Der Senat schließt sich dieser Auffassung des 7. Senats an. § 88 Abs. 1 und 2 AFG räumen der Betriebsvertretung in gleicher Weise wie § 188 AVAVG und § 81 Abs. 3 AFG die Stellung eines Prozeßstandschafters ein, wobei dieser verfahrensrechtlichen Stellung ein materielles Kontrollrecht entspricht, das seiner Punktion nach den Rechten aus § 80 Abs. 1 Nr. 1 des Betriebsverfassungsgesetzes zuzurechnen ist. Aufgrund dieses eigenständigen Rechts ist auch dort, wo der Betriebsrat von seinem Recht, als Prozeßstandschafter tätig zu werden, keinen Gebrauch macht, eine Beiladung notwendig, weil dieses Recht der Betriebsvertretung durch die Entscheidung des Rechtsstreits unmittelbar betroffen wird und deshalb eine Entscheidung auch ihr gegenüber nur einheitlich ergehen kann.

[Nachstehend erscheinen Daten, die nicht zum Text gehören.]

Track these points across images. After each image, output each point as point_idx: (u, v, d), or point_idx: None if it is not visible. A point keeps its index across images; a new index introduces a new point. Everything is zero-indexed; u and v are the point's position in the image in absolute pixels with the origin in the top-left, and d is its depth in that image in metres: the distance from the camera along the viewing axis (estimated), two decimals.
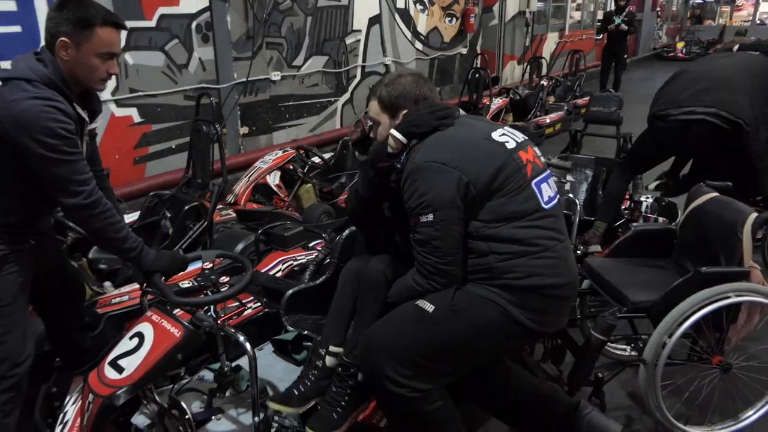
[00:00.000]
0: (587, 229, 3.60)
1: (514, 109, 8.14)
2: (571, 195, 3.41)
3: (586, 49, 12.95)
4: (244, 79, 5.52)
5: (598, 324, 2.18)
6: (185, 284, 2.26)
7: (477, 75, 7.96)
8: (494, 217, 1.72)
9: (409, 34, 8.12)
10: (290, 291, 2.29)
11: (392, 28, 7.76)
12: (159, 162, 5.01)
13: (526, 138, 1.90)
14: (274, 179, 4.77)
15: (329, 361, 2.01)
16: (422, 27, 8.39)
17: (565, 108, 8.40)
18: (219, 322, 1.76)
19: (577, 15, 13.84)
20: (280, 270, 2.98)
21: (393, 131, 1.84)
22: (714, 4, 23.41)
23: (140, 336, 1.64)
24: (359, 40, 7.20)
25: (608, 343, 2.38)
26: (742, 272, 2.23)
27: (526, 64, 10.50)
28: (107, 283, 2.95)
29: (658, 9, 19.79)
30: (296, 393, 1.98)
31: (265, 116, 5.99)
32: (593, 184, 3.95)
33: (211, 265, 1.95)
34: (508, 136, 1.84)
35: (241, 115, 5.68)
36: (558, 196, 1.89)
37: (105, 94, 4.51)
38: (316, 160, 5.14)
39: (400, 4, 7.81)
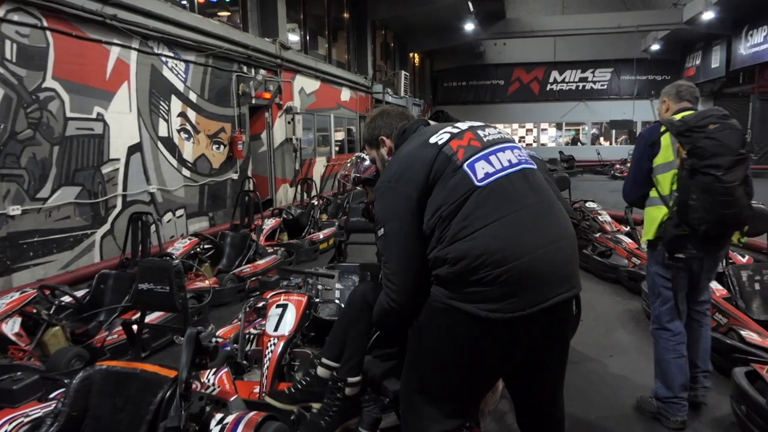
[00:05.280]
0: None
1: (288, 227, 8.38)
2: (337, 300, 3.55)
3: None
4: None
5: (364, 419, 2.22)
6: None
7: (247, 198, 8.13)
8: (431, 209, 1.75)
9: (174, 162, 8.03)
10: None
11: (155, 156, 7.60)
12: None
13: (474, 125, 1.93)
14: (12, 327, 4.07)
15: (321, 371, 2.34)
16: (189, 154, 8.38)
17: (337, 224, 8.95)
18: None
19: (342, 141, 15.33)
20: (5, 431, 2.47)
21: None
22: None
23: None
24: (118, 169, 6.88)
25: None
26: None
27: (297, 186, 11.10)
28: None
29: None
30: (287, 393, 2.39)
31: (0, 256, 5.20)
32: None
33: None
34: (446, 134, 1.86)
35: None
36: (518, 164, 1.82)
37: None
38: (66, 299, 4.56)
39: (163, 132, 7.76)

Das Unterlassen der notwendigen Beiladung nach § 75 Abs. 2 SGG ist bei einer zulässigen Revision von Amts wegen als Verfahrensmangel zu beachten (BSG SozR 1500 § 75 Nr. 1; Urteile des erkennenden Senats vom 16. Dezember 1976 – 12/3/12 RK 23/74 und vom 28. April 1977 – 12 RK 30/76). Da die Beiladung in der Revisionsinstanz nicht nachgeholt werden kann (§ 168 SGG), ist eine Zurückverweisung an das LSG geboten.
Bei seiner Entscheidung wird das LSG das Urteil des BSG vom 22. Juni 1977 – 7/12/7 RAr 127/75 (zur Veröffentlichung bestimmt) zu berücksichtigen haben.
Die Entscheidung über die Kosten bleibt der das Verfahren abschließenden Entscheidung vorbehalten.